VARIETY ON STAGE
Dance 2015 features ballet to hip-hop in annual production
East Carolina University sophomore Katherine Corbett may be best known for her ballet and tap skills, but she also can sew.
Corbett has been helping make tutus for Dance 2015, the Department of Theatre and Dance’s annual production presented by the ECU/Loessin Playhouse beginning Jan. 29 in McGinnis Theatre.
The show will be held at 8 p.m. nightly through Feb. 3. The only matinee performance has already sold out.
“You get to see all different styles of dance,” Corbett said. “It’s really interesting because each piece is so different from the others. If you don’t like one piece, you’ll like something else because the styles are so different.”
Corbett considered majoring in dance and costume design, but ultimately chose dance performance. To maintain her design interest, she began volunteering in the costume shop with supervisor Dorothy Austin and designer and faculty member Cybele Moon.
“They give me assignments and guidance on how to build things,” Corbett said. Creating bodices with stiff boning and working with delicate material has been a challenge. “A lot goes into tutus,” she said.
An understudy last year, Corbett said that experience helped introduce her to the choreographers and prepare her for this year’s production.
Corbett will appear in the opening scene as part of a trio of ballerinas performing an excerpt of the classic “Swan Lake” set by ECU faculty member Galina Panova.
Corbett also will be featured in a fun, theatrical tap piece, “Chance of Rain,” choreographed by ECU faculty member Dirk Lumbard.
Not being forced to pick one type of dance over another drew Corbett to ECU’s all-around program in modern, jazz and ballet. “A lot of colleges make you choose, but here, you do everything,” she said. “Another reason I was interested in ECU is there are so many opportunities to perform, and perform in different settings.”
Last fall, the school added a second main stage performance, giving students another opportunity, which speaks to the growth of the program.
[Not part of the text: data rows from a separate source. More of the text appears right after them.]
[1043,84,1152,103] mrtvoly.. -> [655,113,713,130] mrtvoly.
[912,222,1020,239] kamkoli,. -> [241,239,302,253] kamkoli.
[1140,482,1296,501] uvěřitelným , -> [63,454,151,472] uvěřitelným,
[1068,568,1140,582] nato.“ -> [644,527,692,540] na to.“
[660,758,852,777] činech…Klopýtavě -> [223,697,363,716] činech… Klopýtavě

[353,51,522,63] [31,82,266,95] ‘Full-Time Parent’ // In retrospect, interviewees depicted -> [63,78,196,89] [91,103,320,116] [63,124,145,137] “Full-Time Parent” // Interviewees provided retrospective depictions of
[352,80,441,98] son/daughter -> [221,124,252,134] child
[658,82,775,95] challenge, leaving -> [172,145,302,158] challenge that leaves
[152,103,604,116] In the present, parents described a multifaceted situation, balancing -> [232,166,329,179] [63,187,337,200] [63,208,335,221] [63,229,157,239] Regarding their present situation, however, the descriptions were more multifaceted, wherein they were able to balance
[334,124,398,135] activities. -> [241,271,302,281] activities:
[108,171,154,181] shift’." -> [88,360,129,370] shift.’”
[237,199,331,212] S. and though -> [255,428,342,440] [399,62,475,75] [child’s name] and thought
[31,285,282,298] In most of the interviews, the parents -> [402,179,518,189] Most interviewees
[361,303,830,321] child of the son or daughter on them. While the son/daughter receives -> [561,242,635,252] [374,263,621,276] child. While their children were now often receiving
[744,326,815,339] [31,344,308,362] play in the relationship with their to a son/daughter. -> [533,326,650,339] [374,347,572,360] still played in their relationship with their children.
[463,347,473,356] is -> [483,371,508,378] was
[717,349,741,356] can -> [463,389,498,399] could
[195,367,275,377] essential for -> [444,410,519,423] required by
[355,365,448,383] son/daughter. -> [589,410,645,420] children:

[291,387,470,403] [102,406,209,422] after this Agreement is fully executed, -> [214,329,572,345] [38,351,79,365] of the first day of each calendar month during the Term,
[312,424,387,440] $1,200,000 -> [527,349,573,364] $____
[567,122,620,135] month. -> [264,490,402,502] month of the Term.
Another is the expected 2016 opening of a $4 million dance building in renovated space one block west of the corner of 10th and Evans streets.
Patricia “Patti” Weeks has taught modern dance at ECU for 35 years and has helped choreograph parts of ECU’s annual main stage dance performance since its start.
“There is always variety in the show, but I feel this one has one of the broadest ranges of topics, approaches, ideas and music,” Weeks said. “You’ll see a wide range of performance qualities, really strong athletic dance to subtle character interactions.”
One of six ECU faculty choreographers, Weeks created “Hearts are Young,” an original modern piece about falling in love featuring seven dancers. “It’s about the potential of fresh young love,” she said. “The concept is they want to commit but can’t.”
Creating a story for an audience without words is an interesting process, one that ultimately gives the viewer freedom to interpret, she said.
“We don’t have a script, which is wonderful,” Weeks said. “We don’t expect the audience to understand every movement but maybe it’s just making a connection with the beauty of the movement or making them think about their lives in a different way.”
Dance 2015 also will feature work by guest artists including hip-hop choreographer Joe-Joe “Grooves” Smith and Roni Koresh, artistic director of the Koresh Dance Company, in conjunction with the S. Rudolph Alexander Performing Arts Series.
More than 100 ECU students and at least a dozen faculty members are involved in the production, many working behind the scenes.